Again, Morrison in his final three story arcs takes story ideas that have been done ad nauseam in the past pages of the various X-Men books, gives it his “modern” spin and presents it as if it was an original idea. Wolverine wanting to find out the truth about Weapon X? Someone hiding in a different identity? Magneto flipping the magnetic poles? Jean becoming Phoenix again and eventually dying… again? A bleak future scenario? These are all themes we’ve seen time and time again. It feels as if the only thing Morrison gave us was the same stories we’ve read for 20+ years, but hid them in convoluted plot twists and inexplicable events. The fact that, as the series progressed, there was a four to five paragraph recap at the beginning of the issue seems to show that even the editors, much less Morrison, had trouble keeping up.

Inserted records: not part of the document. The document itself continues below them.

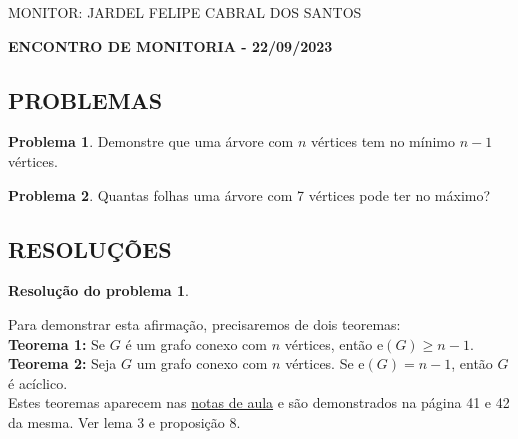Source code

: \documentclass[12pt, a4paper]{article}
\theoremstyle{definition} \newtheorem{prob}{Problema}
\newtheorem{res}{Resolução do problema}
\theoremstyle{plain} \newtheorem*{teo}{Teorema}
\begin{document}
\begin{flushleft}

MONITOR: JARDEL FELIPE CABRAL DOS SANTOS\\[0.75cm] 
\end{flushleft}

\begin{center} \textbf{ENCONTRO DE MONITORIA - 22/09/2023\\[0.75cm]}
\end{center}

\begin{center}
\section*{\normalsize PROBLEMAS\\[0.25cm]} 
\end{center}

\begin{prob}
Demonstre que uma árvore com \(n\) vértices tem no mínimo \(n-1\) vértices.
\end{prob}

\begin{prob}
Quantas folhas uma árvore com 7 vértices pode ter no máximo?
\end{prob}

\newpage

\begin{center}
\section*{\normalsize RESOLUÇÕES\\[0.25cm]}
\end{center}

\begin{res} %
\end{res}

Para demonstrar esta afirmação, precisaremos de dois teoremas: \\

\textbf{Teorema 1:} Se \(G\) é um grafo conexo com \(n\) vértices, então \(\mathrm{e}(G) \geq n-1\). \\

\textbf{Teorema 2:} Seja \(G\) um grafo conexo com \(n\) vértices. Se \(\mathrm{e}(G) = n-1\), então \(G\) é acíclico. \\

Estes teoremas aparecem nas \href{https://drive.google.com/file/d/16Gy9vck48p64A-3u1t2-uUVGOVqOlAOg/view}{notas de aula} e são demonstrados na página 41 e 42 da mesma. Ver lema 3 e proposição 8. \\
\end{document}
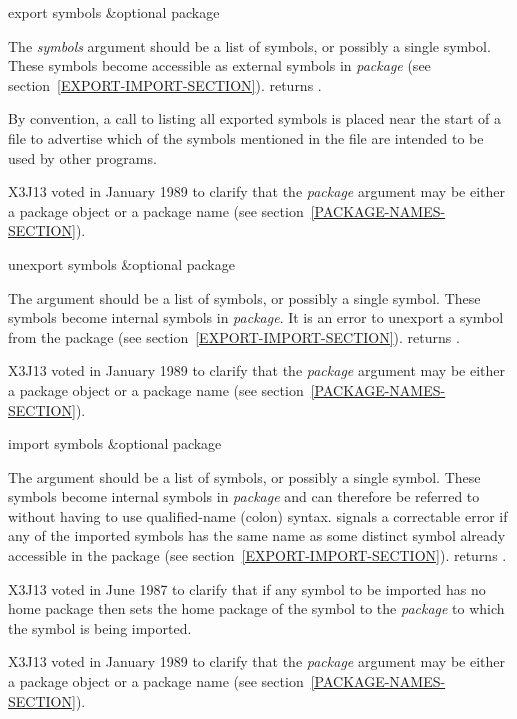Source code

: \begin{defun}[Function]
export symbols &optional package

The \emph{symbols} argument should be a list of symbols, or possibly a single
symbol.  These symbols become accessible as external symbols in
\emph{package} (see section~\ref{EXPORT-IMPORT-SECTION}).
 returns {\true}.

By convention, a call to  listing all exported symbols is
placed near the start of a file to advertise which of the symbols
mentioned in the file are intended to be used by other programs.

\begin{new}
X3J13 voted in January 1989
to clarify that the \emph{package} argument may be either a package object
or a package name (see section~\ref{PACKAGE-NAMES-SECTION}).
\end{new}
\end{defun}

\begin{defun}[Function]
unexport symbols &optional package

The argument should be a list of symbols, or possibly a single symbol.
These symbols become internal symbols in \emph{package}.
It is an error to unexport a symbol from the  package
(see section~\ref{EXPORT-IMPORT-SECTION}).
 returns {\true}.

\begin{new}
X3J13 voted in January 1989
to clarify that the \emph{package} argument may be either a package object
or a package name (see section~\ref{PACKAGE-NAMES-SECTION}).
\end{new}
\end{defun}

\begin{defun}[Function]
import symbols &optional package

The argument should be a list of symbols, or possibly a single symbol.
These symbols become internal symbols in \emph{package} and can therefore
be referred to without having to use qualified-name (colon) syntax.
 signals a
correctable error if any of the imported symbols has the same name as
some distinct symbol already accessible in the package
(see section~\ref{EXPORT-IMPORT-SECTION}).
 returns {\true}.

\begin{newer}
X3J13 voted in June 1987 
to clarify that if any symbol to be imported has no home package
then  sets the home package of the symbol to the
\emph{package} to which the symbol is being imported.
\end{newer}

\begin{new}
X3J13 voted in January 1989
to clarify that the \emph{package} argument may be either a package object
or a package name (see section~\ref{PACKAGE-NAMES-SECTION}).
\end{new}
\end{defun}

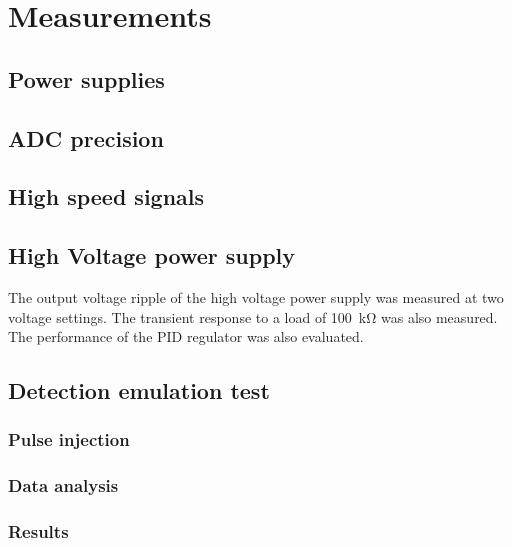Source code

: \chapter{Measurements}
\section{Power supplies}
\section{ADC precision}
\section{High speed signals}
\section{High Voltage power supply}
The output voltage ripple of the high voltage power supply was measured at two voltage settings. The transient response to a load of \SI{100}{\kilo\ohm} was also measured. The performance of the PID regulator was also evaluated.

\section{Detection emulation test}
\subsection{Pulse injection}
\subsection{Data analysis}
\subsection{Results}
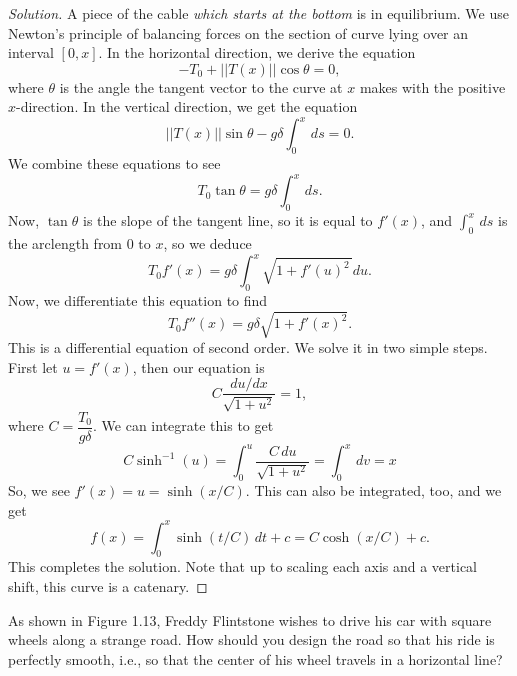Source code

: \documentclass[Shifrin_Solutions_Spring_2018]{subfiles}
\begin{document}
\begin{proof}[Solution]
A piece of the cable \emph{which starts at the bottom} is in equilibrium. We use Newton's principle of balancing forces on the section of curve lying over an interval $[0,x]$.
In the horizontal direction, we derive the equation
\[
-T_0 + ||T(x)||\cos\theta = 0 ,
\]
where $\theta$ is the angle the tangent vector to the curve at $x$ makes with the positive $x$-direction.
In the vertical direction, we get the equation
\[
||T(x)|| \sin\theta   - g\delta \int_0^x \, ds = 0 .
\]
We combine these equations to see
\[
T_0  \tan\theta  = g \delta \int_0^x \, ds .
\]
Now, $\tan\theta$ is the slope of the tangent line, so it is equal to $f'(x)$, and $\int_0^x \, ds$ is the arclength from $0$ to $x$, so we deduce
\[
T_0 f'(x) = g \delta \int_0^x \sqrt{ 1 + f'(u)^2\, } du .
\]
Now, we differentiate this equation to find
\[
T_0 f''(x) = g \delta \sqrt{1+ f'(x)^2 }.
\]
This is a differential equation of second order. We solve it in two simple steps. First let $u = f'(x)$, then our equation is
\[
C\dfrac{du/dx}{\sqrt{1+u^2 }}  = 1,
\]
where $C =  \dfrac{T_0}{g\delta}$.
We can integrate this to get
\[
C \sinh^{-1}(u) = \int_0^u \dfrac{C \, du}{\sqrt{1+u^2}} = \int_0^x \, dv = x
\]
So, we see $f'(x) = u = \sinh(x/C)$. This can also be integrated, too, and we get
\[
f(x) = \int_0^x \sinh(t/C) \, dt + c = C \cosh(x/C) + c .
\]
This completes the solution. Note that up to scaling each axis and a vertical shift, this curve is a catenary.
\end{proof}





\begin{exercise}
As shown in Figure 1.13, Freddy Flintstone wishes to drive his car with square wheels along a strange road. How should you design the road so that his ride is perfectly smooth, i.e., so that the center of his wheel travels in a horizontal line?
\end{exercise}
\end{document}
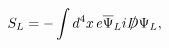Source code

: \begin{equation}
S_L = -\int d^4x\, e{\overline\Psi}_L
i{D\kern-0.15em\raise0.17ex\llap{/}\kern0.15em\relax}\Psi_L,
\end{equation}

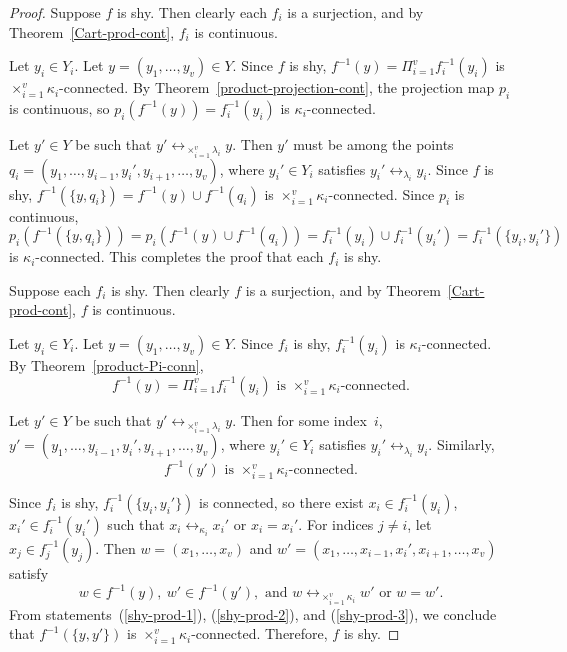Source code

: \documentclass{article}
\theoremstyle{plain}
\theoremstyle{definition}
\numberwithin{thm}{section}
\newcommand{\adj}{\leftrightarrow}
\begin{document}
\begin{proof}
Suppose $f$ is shy. Then clearly
each $f_i$ is a surjection, and by
Theorem~\ref{Cart-prod-cont}, $f_i$
is continuous.

Let $y_i \in Y_i$. Let
$y=(y_1,\ldots, y_v) \in Y$.
Since $f$ is shy,
$f^{-1}(y)=\Pi_{i=1}^v f_i^{-1}(y_i)$ is $\times_{i=1}^v \kappa_i$-connected. By
Theorem~\ref{product-projection-cont}, the projection map $p_i$ is
continuous, so
$p_i(f^{-1}(y))=f_i^{-1}(y_i)$ is
$\kappa_i$-connected.

Let $y' \in Y$ be such that
$y' \adj_{\times_{i=1}^v \lambda_i} y$. Then $y'$ must be among the
points $q_i=(y_1,\ldots,y_{i-1},y_i',y_{i+1},\ldots,y_v)$, where
$y_i' \in Y_i$ satisfies $y_i' \adj_{\lambda_i} y_i$. Since $f$ is shy,
$f^{-1}(\{y,q_i\})=f^{-1}(y) \cup f^{-1}(q_i)$
is $\times_{i=1}^v \kappa_i$-connected. Since $p_i$ is
continuous,
\[ p_i(f^{-1}(\{y,q_i\}))=p_i(f^{-1}(y) \cup f^{-1}(q_i))=f_i^{-1}(y_i) \cup f_i^{-1}(y_i')=f_i^{-1}(\{y_i,y_i'\})
\]
is $\kappa_i$-connected. This completes the proof that each $f_i$ is shy.

Suppose each $f_i$ is shy. Then clearly $f$ is a surjection, and
by Theorem~\ref{Cart-prod-cont}, $f$ is continuous.

Let $y_i \in Y_i$. Let $y=(y_1,\ldots, y_v) \in Y$.
Since $f_i$ is shy, $f_i^{-1}(y_i)$ is $\kappa_i$-connected. By
Theorem~\ref{product-Pi-conn},
\begin{equation}
\label{shy-prod-1}
f^{-1}(y)=\Pi_{i=1}^v f_i^{-1}(y_i)
\mbox{ is } \times_{i=1}^v \kappa_i\mbox{-connected.}
\end{equation}

Let $y' \in Y$ be such that
$y' \adj_{\times_{i=1}^v \lambda_i} y$. Then for some index~$i$, 
$y'=(y_1,\ldots,y_{i-1},y_i',y_{i+1},\ldots,y_v)$, where
$y_i' \in Y_i$ satisfies $y_i' \adj_{\lambda_i} y_i$. Similarly,
\begin{equation}
\label{shy-prod-2}
f^{-1}(y') \mbox{ is }
\times_{i=1}^v \kappa_i\mbox{-connected.}
\end{equation}

Since $f_i$ is shy, $f_i^{-1}(\{y_i,y_i'\})$
is connected, so there exist $x_i \in f_i^{-1}(y_i)$,
$x_i' \in f_i^{-1}(y_i')$ such that
$x_i \adj_{\kappa_i} x_i'$ or $x_i = x_i'$. For indices $j \ne i$, 
let $x_j \in f_j^{-1}(y_j)$. Then
$w=(x_1,\ldots, x_v)$ and
$w'=(x_1,\ldots, x_{i-1},x_i',x_{i+1},\ldots, x_v)$ satisfy 
\begin{equation}
\label{shy-prod-3}
w \in f^{-1}(y),~ w' \in f^{-1}(y'), \mbox{ and }
w \adj_{\times_{i=1}^v \kappa_i} w'
\mbox{ or } w=w'.
\end{equation}
From statements~(\ref{shy-prod-1}),
(\ref{shy-prod-2}), and
(\ref{shy-prod-3}), we conclude that
$f^{-1}(\{y,y'\})$ is
$\times_{i=1}^v \kappa_i$-connected.
Therefore, $f$ is shy.
\end{proof}
\end{document}

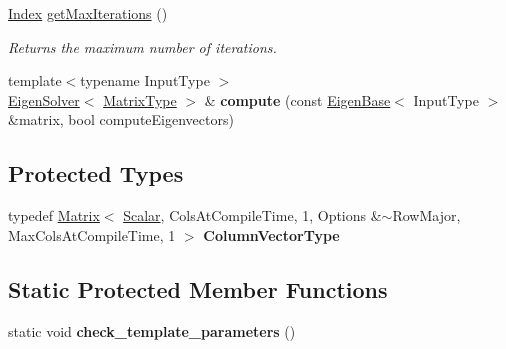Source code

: \begin{DoxyCompactItemize}
\mbox{\hyperlink{class_eigen_1_1_eigen_solver_a5bff6a6bc0efac67d52c60c2c3deb9ee}{Index}} \mbox{\hyperlink{class_eigen_1_1_eigen_solver_aa7668af4bcb47cd92cfe10640589d88f}{get\+Max\+Iterations}} ()
\begin{DoxyCompactList}\small\item\em Returns the maximum number of iterations. \end{DoxyCompactList}\item 
\mbox{\label{class_eigen_1_1_eigen_solver_a99e6120839b1f65c4e1f1ba61efa264e}} 
{\footnotesize template$<$typename Input\+Type $>$ }\\\mbox{\hyperlink{class_eigen_1_1_eigen_solver}{Eigen\+Solver}}$<$ \mbox{\hyperlink{class_eigen_1_1_eigen_solver_a83acd180404ddaac8a678fa65a6b632b}{Matrix\+Type}} $>$ \& {\bfseries compute} (const \mbox{\hyperlink{struct_eigen_1_1_eigen_base}{Eigen\+Base}}$<$ Input\+Type $>$ \&matrix, bool compute\+Eigenvectors)
\end{DoxyCompactItemize}
\subsection*{Protected Types}
\begin{DoxyCompactItemize}
\item 
\mbox{\label{class_eigen_1_1_eigen_solver_aac6c2c50adc1930bbb9fa7cfc699474a}} 
typedef \mbox{\hyperlink{class_eigen_1_1_matrix}{Matrix}}$<$ \mbox{\hyperlink{class_eigen_1_1_eigen_solver_a017d49fe0d59874b70a2fcf35e5aa373}{Scalar}}, Cols\+At\+Compile\+Time, 1, Options \&$\sim$Row\+Major, Max\+Cols\+At\+Compile\+Time, 1 $>$ {\bfseries Column\+Vector\+Type}
\end{DoxyCompactItemize}
\subsection*{Static Protected Member Functions}
\begin{DoxyCompactItemize}
\item 
\mbox{\label{class_eigen_1_1_eigen_solver_a92a45b56df13f177983697d50aed2df2}} 
static void {\bfseries check\+\_\+template\+\_\+parameters} ()
\end{DoxyCompactItemize}
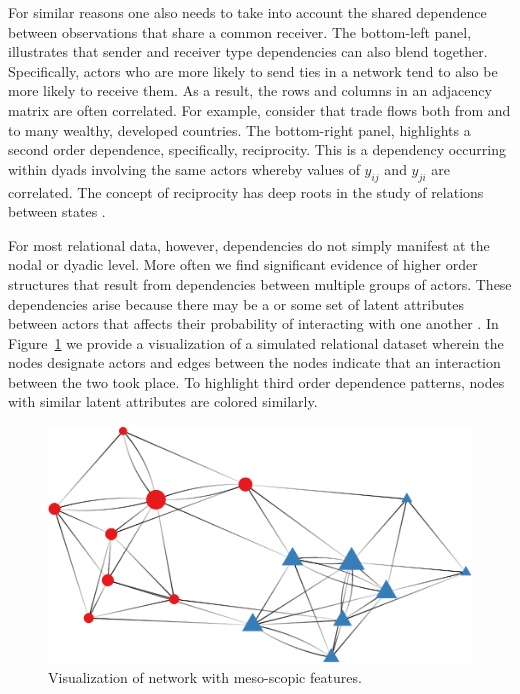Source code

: For similar reasons one also needs to take into account the shared dependence between observations that share a common receiver. The bottom-left panel, illustrates that sender and receiver type dependencies can also blend together. Specifically, actors who are more likely to send ties in a network tend to also be more likely to receive them. As a result, the rows and columns in an adjacency matrix are often correlated. For example, consider that trade flows both from and to many wealthy, developed countries. The bottom-right panel, highlights a second order dependence, specifically, reciprocity. This is a dependency occurring within dyads involving the same actors whereby values of $y_{ij}$ and $y_{ji}$ are correlated. The concept of reciprocity has deep roots in the study of relations between states \citep{richardson:1960,keohane:1989}. 

For most relational data, however, dependencies do not simply manifest at the nodal or dyadic level. More often we find significant evidence of higher order structures that result from dependencies between multiple groups of actors. These dependencies arise because there may be a or some set of latent attributes between actors that affects their probability of interacting with one another \citep{zinnes:1967,wasserman:faust:1994}. In Figure~\ref{fig:thirdDeps} we provide a visualization of a simulated relational dataset wherein the nodes designate actors and edges between the nodes indicate that an interaction between the two took place. To highlight third order dependence patterns, nodes with similar latent attributes are colored similarly.

\begin{figure}[ht]
	\includegraphics[width=.6\textwidth]{stochEquiv_v2.pdf}
	\caption{Visualization of network with meso-scopic features.}
	\label{fig:thirdDeps}
\end{figure}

And so, after 41 issues Morrison definitely left his mark on the X-Men. Will it be remembered as one of the seminal periods of these characters’ history? I don’t really know. As of right now, my gut feeling is that it won’t be. Or at least when compared to his run on JLA, it will always fall short. In comics these days it’s so cliché to say someone didn’t live up to his or her potential, but I really believe this is the case with Morrison and New X-Men. In looking back, Morrison really started out on the right foot. He shook things up, made changes and then started weaving plots. But for whatever reason, he fell back on the established “X-Men type” stories and after the “point of departure” rushed through them. I could forgive the lack of originality if the stories were paced a bit slower and seemed more thought out. Moreover, had he taken his few original ideas and cultivated them, I think we would be talking about this run as of the greats.

Grant Morrison has developed himself as a Rock Star creator and has the resume to prove it. Did the three years of stories on New X-Men help to further establish that? I would have thought no, until I came across this

First thing I thought of was the old “Clapton is God” graffiti in England back in the 1960s. So maybe Morrison has continued to be elevated as the rock-star comic writer. But for this comic book reader, and X-Men fan, this was just a total, and yet another disappointment to the characters I love.